You figure, when you get the house sorted, then you'll be ready. Or maybe after the winter, when the sun comes out and you can stand being outside more.
You feel like you just need to get that annoying script out of the way before you can focus on the one that's truly 'you'. You'll just act in one more zombie film before you really take the time to figure out what you really want to be involved in.
It always manages to be five miles further down the road.
It's a bizarre side effect of creativity --- you always feel like you're doing the thing you need to do, so that you can get to the thing you really want to do.
Even those people who are doing the really deep 'personal projects'. Most of the time they're dying to get them out of the way so they can finally go and do what they really want to do, which is probably a zombie comedy.
I've just completed a project that's been around my neck for half a year that I didn't want to be there in the first place. And another project, something I've put a huge amount of energy and commitment into, is now not going to happen. Although these may sound like negative things, in many ways it's freeing. I feel like now I have the chance to really focus and be me.
The failures are difficult, though. Because you have nothing to show anyone. You can't take them to 'The Museum of Near Misses and Full on Failures', all you have is a blank space where an accomplishment should be.

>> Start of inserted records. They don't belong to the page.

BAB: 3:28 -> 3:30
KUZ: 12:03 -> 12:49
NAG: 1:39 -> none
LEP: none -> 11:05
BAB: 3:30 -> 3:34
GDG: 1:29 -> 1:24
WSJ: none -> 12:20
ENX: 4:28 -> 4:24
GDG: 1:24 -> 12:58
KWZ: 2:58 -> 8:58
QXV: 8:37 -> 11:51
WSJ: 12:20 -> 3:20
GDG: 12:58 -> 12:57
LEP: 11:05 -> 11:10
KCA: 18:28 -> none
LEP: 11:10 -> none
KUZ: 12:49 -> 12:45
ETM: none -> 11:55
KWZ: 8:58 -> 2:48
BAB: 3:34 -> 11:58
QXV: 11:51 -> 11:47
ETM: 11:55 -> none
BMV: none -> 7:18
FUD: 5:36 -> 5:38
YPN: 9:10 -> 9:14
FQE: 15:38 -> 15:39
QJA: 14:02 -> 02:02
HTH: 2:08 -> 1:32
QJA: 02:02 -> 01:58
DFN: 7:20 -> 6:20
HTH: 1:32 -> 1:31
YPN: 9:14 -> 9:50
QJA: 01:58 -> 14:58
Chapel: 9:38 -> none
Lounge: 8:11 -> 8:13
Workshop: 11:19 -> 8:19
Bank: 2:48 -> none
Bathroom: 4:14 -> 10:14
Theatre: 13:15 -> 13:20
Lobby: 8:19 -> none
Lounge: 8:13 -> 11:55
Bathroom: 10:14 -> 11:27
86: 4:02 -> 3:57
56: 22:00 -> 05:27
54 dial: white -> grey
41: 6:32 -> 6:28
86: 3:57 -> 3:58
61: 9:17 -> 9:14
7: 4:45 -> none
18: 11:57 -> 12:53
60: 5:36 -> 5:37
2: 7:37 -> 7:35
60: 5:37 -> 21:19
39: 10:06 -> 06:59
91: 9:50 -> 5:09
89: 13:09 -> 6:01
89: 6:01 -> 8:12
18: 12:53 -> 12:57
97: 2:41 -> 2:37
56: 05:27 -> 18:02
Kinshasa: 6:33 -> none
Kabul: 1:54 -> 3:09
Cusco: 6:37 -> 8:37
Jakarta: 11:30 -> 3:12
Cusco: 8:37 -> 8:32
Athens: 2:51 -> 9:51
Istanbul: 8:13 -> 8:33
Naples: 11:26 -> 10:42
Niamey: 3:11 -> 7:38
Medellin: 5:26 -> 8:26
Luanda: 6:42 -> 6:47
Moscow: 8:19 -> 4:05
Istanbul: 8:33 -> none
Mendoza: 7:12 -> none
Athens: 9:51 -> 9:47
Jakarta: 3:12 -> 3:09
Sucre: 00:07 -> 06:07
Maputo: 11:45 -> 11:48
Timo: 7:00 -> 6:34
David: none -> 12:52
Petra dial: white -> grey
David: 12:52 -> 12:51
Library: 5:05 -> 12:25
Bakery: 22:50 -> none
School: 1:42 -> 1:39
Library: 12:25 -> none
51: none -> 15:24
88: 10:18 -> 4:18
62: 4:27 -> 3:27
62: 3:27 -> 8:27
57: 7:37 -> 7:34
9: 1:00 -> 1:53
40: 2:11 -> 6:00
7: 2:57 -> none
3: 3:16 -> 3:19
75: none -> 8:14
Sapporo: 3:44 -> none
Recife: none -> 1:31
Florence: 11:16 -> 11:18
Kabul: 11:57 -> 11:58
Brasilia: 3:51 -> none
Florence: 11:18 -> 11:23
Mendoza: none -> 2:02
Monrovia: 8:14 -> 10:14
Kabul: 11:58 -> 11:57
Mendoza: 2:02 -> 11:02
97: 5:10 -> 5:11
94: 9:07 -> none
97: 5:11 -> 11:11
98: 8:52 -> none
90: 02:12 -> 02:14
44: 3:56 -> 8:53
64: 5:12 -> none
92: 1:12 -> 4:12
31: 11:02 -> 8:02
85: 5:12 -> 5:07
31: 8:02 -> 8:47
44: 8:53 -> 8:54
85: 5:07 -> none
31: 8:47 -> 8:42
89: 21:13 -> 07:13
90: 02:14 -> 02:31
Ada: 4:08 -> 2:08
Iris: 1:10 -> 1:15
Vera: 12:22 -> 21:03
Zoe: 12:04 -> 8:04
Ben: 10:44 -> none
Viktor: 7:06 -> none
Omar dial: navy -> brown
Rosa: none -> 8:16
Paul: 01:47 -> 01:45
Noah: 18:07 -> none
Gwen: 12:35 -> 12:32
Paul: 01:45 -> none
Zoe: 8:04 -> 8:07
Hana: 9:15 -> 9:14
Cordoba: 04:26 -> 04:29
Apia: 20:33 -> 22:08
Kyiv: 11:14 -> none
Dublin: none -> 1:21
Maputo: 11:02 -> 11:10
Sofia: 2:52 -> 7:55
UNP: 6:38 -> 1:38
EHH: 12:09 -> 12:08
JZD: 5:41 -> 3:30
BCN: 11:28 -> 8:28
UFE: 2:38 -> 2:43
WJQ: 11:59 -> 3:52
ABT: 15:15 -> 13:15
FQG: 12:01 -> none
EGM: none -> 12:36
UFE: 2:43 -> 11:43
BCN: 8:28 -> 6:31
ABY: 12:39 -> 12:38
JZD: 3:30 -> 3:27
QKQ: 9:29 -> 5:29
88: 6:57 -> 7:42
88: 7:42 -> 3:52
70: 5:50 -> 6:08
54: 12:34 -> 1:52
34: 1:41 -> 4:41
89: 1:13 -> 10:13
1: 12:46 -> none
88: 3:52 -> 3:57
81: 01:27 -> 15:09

But then again, everyone has this. The path to success is tempered with rough terrain, full of obstacles and let downs. There are so many bad projects out there, so many terrible people to collaborate with. Can you expect to miss them all out? You can't.
Sometimes we fail because we're no good. Mostly, we're just with the wrong crowd. People are scared of committing to lovers, but throw a producer their way and they'll sign the worst of deals. I signed a bad deal in 2007. I wasted two years helping someone else make a terrible movie in 2008 and 2009. After that I tried getting something off the ground with a producer who could never really get to grips with who I was and what I was trying to do.
I only say all this because I feel like many of you will relate to it. Many of you have had hard work, failures and sleepless nights disappear into unaccounted for history. People just don't see the work you put in. You have to counsel yourself through the bad times, cause everyone else thinks you're cruising.